Aceanthracene-anthracene dimerization with the formation of an E-bridge bond
Conference
Savchenkova, AS, Semenikhin, AS, Chechet, IV et al. (2020). Aceanthracene-anthracene dimerization with the formation of an E-bridge bond
. 3RD INTERNATIONAL WORKSHOP ON NUCLEON STRUCTURE AT LARGE BJORKEN X, 2304 10.1063/5.0033819
Savchenkova, AS, Semenikhin, AS, Chechet, IV et al. (2020). Aceanthracene-anthracene dimerization with the formation of an E-bridge bond
. 3RD INTERNATIONAL WORKSHOP ON NUCLEON STRUCTURE AT LARGE BJORKEN X, 2304 10.1063/5.0033819
The process of soot formation is one of the most complex combustion phenomena. However, the most important stage of soot formation is the poorly studied stage of nucleation, where young soot particles are formed from gas phase molecules. Revealing the process of soot nucleation will subsequently lead to the creation of kinetic mechanisms that describe the formation of soot in the smoking flame.
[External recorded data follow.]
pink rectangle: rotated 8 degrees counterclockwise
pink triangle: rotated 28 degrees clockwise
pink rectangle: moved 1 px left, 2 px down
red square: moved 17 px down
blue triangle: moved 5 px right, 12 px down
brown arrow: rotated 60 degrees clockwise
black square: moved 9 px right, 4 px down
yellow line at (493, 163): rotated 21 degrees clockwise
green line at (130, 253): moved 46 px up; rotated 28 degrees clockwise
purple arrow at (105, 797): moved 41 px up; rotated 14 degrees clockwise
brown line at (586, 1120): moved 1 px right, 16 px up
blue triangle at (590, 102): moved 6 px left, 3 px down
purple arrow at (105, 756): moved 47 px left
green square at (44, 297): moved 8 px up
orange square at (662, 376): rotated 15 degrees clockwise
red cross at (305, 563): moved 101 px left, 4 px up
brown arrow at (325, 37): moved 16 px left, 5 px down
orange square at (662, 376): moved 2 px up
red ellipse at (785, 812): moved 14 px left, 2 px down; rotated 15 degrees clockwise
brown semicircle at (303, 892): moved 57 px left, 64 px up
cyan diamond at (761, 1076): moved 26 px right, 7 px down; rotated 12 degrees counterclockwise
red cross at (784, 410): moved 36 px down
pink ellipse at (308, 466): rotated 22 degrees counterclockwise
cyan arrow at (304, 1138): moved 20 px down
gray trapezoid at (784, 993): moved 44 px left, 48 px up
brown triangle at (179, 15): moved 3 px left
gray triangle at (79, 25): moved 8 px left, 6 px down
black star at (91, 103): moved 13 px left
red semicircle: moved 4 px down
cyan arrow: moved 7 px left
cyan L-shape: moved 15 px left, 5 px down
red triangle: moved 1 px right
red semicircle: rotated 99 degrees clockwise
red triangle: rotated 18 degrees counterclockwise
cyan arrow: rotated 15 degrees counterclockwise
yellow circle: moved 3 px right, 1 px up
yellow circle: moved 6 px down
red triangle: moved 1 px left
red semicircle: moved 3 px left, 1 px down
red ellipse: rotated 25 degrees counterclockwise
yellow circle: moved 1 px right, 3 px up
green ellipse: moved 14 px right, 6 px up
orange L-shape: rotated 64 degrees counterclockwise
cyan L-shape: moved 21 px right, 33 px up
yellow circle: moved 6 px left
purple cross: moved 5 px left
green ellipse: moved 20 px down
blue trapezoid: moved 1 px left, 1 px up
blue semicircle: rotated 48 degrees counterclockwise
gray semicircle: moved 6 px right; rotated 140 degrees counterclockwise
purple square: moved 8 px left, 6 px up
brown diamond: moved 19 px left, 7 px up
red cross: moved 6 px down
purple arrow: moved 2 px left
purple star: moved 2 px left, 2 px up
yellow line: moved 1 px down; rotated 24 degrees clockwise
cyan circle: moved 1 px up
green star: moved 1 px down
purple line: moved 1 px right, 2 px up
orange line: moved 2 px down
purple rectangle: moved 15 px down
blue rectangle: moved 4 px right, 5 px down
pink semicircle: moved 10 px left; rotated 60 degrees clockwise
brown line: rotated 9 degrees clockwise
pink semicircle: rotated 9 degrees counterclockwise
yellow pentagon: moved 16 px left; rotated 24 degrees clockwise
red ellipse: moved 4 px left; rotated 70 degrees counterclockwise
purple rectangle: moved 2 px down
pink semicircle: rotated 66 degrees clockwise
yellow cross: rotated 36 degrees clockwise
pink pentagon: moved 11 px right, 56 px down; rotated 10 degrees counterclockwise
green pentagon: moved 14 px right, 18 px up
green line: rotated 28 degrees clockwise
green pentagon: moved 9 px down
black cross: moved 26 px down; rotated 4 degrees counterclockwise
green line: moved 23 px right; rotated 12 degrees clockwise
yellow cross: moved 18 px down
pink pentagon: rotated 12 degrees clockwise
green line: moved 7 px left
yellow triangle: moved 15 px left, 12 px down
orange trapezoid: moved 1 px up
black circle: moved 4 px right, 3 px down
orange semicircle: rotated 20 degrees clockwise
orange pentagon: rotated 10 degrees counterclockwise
Given the above, the study of the mechanisms of nucleation of soot is an urgent task. It is currently considered that the most likely mechanism for the particles nucleation is the nucleation through the formation of a strong chemical bond. The results of a theoretical study by A. Mebel and M. Frenklach, obtained by modern methods of computational chemistry, showed that the interaction of acepyrene and a pyrenyl radical leads to the formation of a PAH dimer via a so-called E-bridge bond, where the E-bridge bond is one common edge for the five-membered rings of two monomers. In this paper, we consider the formation of an E-bridge bond between the molecules of aceanthracene and anthracene. The geometry of the reactants, products, transition states, and intermediates were optimized at the DFT B3LYP theory level with the 6-31G basis set. For the aceanthracene-anthracene system, dimerization due to the formation of an E-bridge bond can have several similar paths that differ in the position of the benzene rings in the starting monomers relative to each other. The formation of two main products is possible, each of which can be present in a cis and a trans configuration. Moreover, four possible paths practically do not differ in terms of the energies of the intermediates and transition states.